You do expect fantastic jazz clubs throughout Chicago and you do expect stories of mobsters and Prohibition. You get both at Green Mill. You also get cutting edge arts programming, with regular shows like Paper Machete. I’m going for the jazz and spoken word performances, out-of-towners are going for the Al Capone legends (legends, not facts, because Al Capone probably did drink there but probably did not utilize any trapdoors to underground tunnels to escape capture). Whatever your reason for visiting, you’ll be pleased with the outcome.

If you like jazz bars with solid sound history that also feature adventurous programming like Green Mill, visit The Hungry Brain in Roscoe Village and The Hideout in the industrial strip no-man’s land between Wicker Park and Lincoln Park.

Rainbo Club, Wicker Park 

A certain breed of writers like to think of themselves as the product of Nelson Algren’s Chicago. Luckily, you can still drink at a few of the watering holes Algren frequented, some of the most affordable spots in Wicker Park. Rainbo Club may be more renowned for its place in the 1990s alt rock explosion (Liz Phair’s Exile in Guyville cover was taken in the Rainbo photo booth), but for the aspiring writers, it’s still a place where the A Walk on the Wide Side author drank. If you’re indifferent to ’90s rock and mid-century American literature, the place has been around since 1935, and that alone sets it apart from most of its neighbors.

If you’re already going to Wicker Park, hit up Gold Star Bar just two blocks east on Division. It’s another spot Algren frequented, also nearly 100 years old (it opened in 1933 or 1934, based on conflicting reports) and also has a really great neon sign. 
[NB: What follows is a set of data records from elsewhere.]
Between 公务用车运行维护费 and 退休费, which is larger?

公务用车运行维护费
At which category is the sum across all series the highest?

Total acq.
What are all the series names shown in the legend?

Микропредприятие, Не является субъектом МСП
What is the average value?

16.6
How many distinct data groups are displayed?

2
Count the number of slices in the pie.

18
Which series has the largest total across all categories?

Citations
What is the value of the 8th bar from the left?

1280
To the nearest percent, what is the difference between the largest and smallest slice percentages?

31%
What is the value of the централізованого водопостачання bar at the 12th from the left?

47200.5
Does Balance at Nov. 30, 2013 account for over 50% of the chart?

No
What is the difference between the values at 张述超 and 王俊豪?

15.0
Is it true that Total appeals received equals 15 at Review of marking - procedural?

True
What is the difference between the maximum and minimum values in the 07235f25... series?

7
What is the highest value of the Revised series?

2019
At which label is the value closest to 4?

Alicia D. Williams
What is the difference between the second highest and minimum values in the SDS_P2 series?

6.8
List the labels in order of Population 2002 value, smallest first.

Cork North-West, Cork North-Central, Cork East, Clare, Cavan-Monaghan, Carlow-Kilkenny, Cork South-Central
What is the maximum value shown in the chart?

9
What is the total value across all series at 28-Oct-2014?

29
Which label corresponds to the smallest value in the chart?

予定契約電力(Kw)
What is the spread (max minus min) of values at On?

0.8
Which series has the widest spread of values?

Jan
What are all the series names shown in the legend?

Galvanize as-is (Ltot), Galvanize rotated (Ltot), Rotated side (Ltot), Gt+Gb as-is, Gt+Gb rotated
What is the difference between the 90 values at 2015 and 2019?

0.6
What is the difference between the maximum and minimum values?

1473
Shinnick’s Pub, Bridgeport 

This place has been around since the 1880s, and the family that currently runs the bar, the Shinnicks, took over in 1938. So they’re in the fourth-generation of Shinnick operations here. Originally opened in preparation for the 1893 Columbian Exposition (celebrating the anniversary of Columbus’s arrival, not the nation of Colombia), maybe it’ll still be around whenever the doomed Devil in the White City movie or a TV show based around the 1893 Columbian Exposition finally comes together.